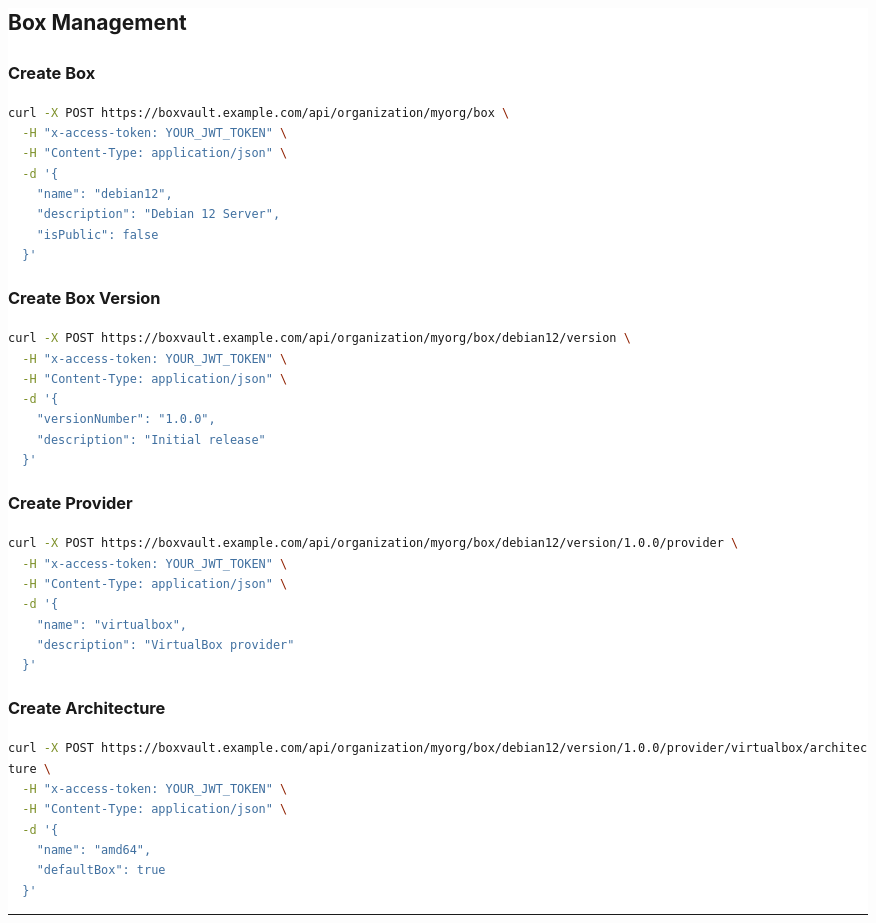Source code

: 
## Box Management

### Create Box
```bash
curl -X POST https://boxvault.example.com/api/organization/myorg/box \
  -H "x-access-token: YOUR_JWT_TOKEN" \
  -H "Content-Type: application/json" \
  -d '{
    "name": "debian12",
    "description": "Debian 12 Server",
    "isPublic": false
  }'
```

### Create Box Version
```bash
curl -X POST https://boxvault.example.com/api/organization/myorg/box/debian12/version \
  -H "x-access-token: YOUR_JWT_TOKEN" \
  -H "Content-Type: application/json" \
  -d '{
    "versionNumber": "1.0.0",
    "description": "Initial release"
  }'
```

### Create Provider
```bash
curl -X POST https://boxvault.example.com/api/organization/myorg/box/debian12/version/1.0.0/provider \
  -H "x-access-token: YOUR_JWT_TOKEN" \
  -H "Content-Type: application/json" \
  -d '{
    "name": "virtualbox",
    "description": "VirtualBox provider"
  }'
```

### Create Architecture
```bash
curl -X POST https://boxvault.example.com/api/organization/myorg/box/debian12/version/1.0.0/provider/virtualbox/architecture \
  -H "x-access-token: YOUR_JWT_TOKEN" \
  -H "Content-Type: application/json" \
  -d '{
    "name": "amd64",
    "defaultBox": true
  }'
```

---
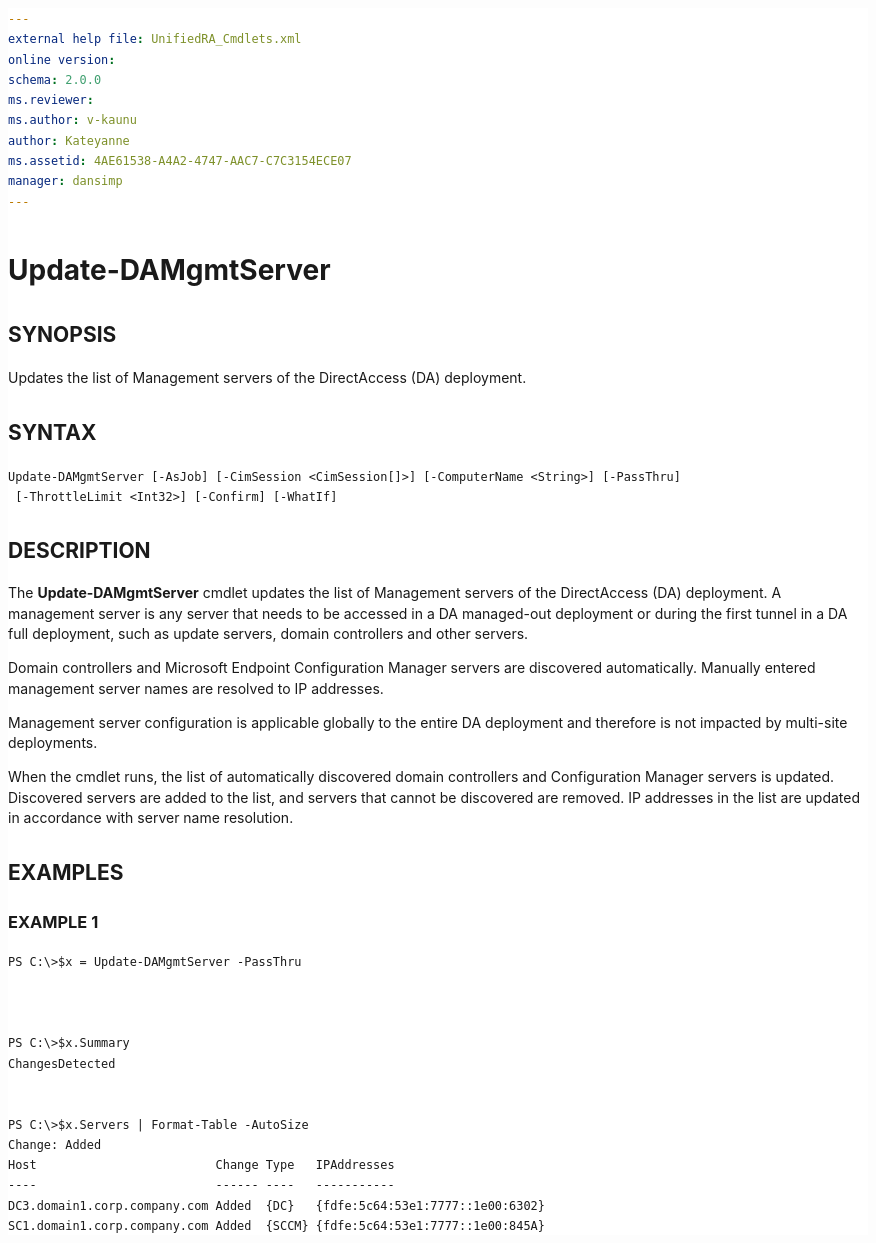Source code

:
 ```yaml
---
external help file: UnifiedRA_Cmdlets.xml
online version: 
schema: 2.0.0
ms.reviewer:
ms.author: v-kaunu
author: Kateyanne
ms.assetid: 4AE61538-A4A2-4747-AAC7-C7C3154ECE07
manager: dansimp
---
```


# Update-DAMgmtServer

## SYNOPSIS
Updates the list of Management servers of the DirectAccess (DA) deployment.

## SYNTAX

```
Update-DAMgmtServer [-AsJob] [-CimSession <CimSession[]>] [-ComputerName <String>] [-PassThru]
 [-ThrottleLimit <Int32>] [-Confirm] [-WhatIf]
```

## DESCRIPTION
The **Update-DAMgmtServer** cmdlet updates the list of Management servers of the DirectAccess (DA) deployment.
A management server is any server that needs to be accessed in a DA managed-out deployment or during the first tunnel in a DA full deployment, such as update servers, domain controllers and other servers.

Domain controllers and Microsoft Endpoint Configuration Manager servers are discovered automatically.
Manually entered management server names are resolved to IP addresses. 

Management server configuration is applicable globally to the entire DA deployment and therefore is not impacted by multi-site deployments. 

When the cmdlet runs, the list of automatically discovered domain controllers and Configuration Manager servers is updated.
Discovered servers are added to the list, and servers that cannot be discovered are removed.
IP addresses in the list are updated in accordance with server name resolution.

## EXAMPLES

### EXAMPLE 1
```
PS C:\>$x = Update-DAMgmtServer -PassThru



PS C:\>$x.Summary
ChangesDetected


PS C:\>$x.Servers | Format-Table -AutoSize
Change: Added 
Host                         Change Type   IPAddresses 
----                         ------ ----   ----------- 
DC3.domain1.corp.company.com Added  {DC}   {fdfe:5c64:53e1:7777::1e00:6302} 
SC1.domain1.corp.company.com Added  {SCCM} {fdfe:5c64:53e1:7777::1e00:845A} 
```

______

Go through the records and report each line that contains "company".

DC3.domain1.corp.company.com Added  {DC}   {fdfe:5c64:53e1:7777::1e00:6302} 
SC1.domain1.corp.company.com Added  {SCCM} {fdfe:5c64:53e1:7777::1e00:845A} 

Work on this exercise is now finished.